▶ _Instruction_
Return each line below holding the string "print".

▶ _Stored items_
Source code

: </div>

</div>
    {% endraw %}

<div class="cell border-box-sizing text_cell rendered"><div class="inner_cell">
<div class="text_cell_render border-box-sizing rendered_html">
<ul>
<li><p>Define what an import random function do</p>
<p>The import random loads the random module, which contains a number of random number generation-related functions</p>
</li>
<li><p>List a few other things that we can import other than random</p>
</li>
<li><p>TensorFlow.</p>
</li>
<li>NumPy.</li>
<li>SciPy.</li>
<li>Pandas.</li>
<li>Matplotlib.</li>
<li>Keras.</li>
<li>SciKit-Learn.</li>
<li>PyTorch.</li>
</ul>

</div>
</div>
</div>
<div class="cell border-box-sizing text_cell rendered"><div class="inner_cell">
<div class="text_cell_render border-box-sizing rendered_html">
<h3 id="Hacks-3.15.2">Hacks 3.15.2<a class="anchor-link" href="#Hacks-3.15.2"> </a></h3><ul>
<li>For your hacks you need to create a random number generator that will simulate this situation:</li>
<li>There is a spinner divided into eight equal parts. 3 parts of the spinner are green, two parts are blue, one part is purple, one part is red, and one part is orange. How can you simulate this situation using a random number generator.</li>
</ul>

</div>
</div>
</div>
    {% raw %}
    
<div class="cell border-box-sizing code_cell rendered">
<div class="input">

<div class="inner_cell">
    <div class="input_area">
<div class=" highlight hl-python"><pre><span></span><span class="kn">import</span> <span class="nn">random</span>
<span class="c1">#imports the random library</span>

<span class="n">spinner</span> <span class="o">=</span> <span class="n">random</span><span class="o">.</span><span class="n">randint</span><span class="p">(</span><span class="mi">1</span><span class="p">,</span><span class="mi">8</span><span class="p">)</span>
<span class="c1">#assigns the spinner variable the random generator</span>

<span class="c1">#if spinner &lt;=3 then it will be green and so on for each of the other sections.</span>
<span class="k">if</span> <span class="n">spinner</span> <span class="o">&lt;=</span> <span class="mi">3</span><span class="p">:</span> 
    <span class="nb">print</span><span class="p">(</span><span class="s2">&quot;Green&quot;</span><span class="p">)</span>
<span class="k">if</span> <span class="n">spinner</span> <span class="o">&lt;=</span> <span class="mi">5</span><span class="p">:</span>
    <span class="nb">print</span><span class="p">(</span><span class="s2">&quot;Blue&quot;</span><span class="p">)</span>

...

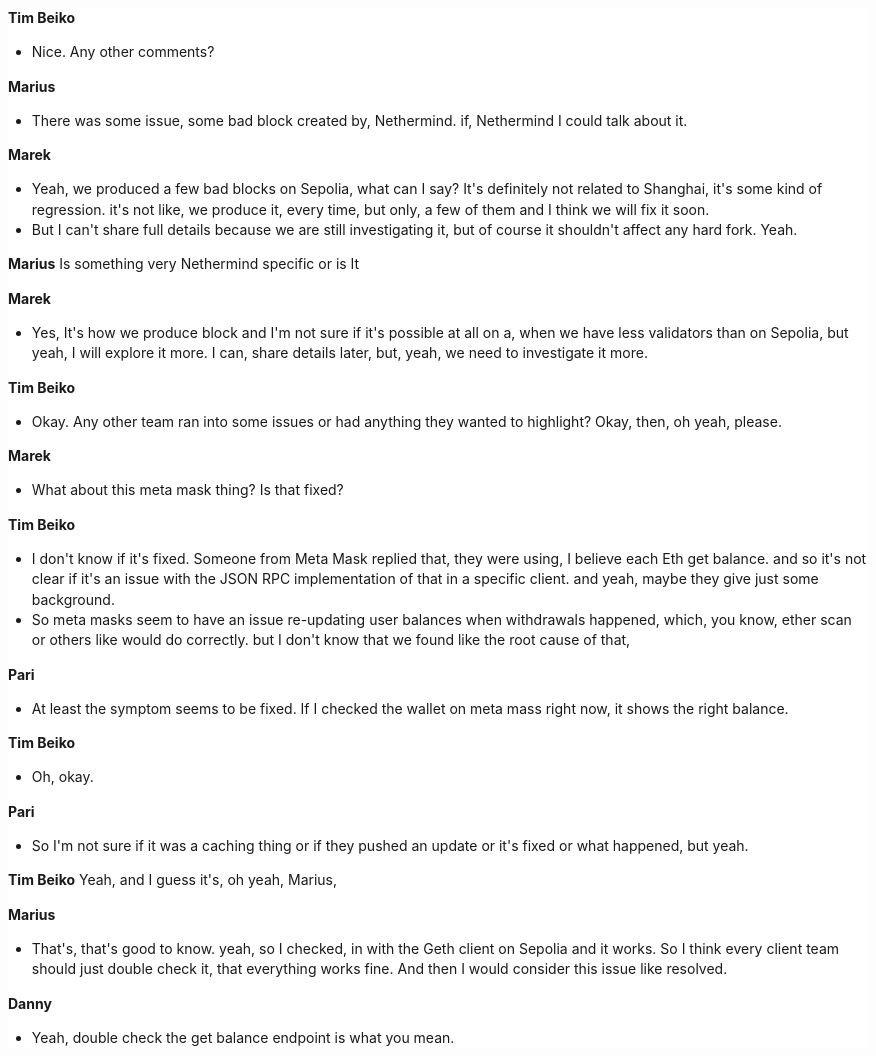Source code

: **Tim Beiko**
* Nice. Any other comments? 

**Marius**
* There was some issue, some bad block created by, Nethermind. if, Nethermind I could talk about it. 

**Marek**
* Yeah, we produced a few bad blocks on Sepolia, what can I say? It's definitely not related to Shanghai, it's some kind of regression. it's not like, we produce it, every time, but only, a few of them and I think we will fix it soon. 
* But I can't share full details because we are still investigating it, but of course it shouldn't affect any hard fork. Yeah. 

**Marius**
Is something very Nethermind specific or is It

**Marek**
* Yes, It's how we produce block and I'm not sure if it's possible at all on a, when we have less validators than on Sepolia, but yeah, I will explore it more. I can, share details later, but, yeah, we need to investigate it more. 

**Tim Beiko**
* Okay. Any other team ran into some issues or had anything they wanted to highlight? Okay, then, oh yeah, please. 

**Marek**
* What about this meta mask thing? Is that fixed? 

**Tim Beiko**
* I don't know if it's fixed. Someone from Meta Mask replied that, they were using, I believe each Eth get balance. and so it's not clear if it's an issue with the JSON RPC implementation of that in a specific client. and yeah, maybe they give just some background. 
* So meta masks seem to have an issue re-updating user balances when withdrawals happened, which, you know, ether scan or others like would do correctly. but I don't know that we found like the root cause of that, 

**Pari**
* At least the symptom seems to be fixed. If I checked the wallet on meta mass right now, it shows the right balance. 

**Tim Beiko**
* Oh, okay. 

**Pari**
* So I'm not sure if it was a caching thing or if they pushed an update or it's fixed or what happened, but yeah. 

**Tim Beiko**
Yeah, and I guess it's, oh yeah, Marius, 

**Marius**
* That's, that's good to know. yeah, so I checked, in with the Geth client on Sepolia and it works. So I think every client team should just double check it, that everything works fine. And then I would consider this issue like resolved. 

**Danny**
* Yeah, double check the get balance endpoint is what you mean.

▶ _Expected answer_
    <span class="nb">print</span><span class="p">(</span><span class="s2">&quot;Green&quot;</span><span class="p">)</span>
    <span class="nb">print</span><span class="p">(</span><span class="s2">&quot;Blue&quot;</span><span class="p">)</span>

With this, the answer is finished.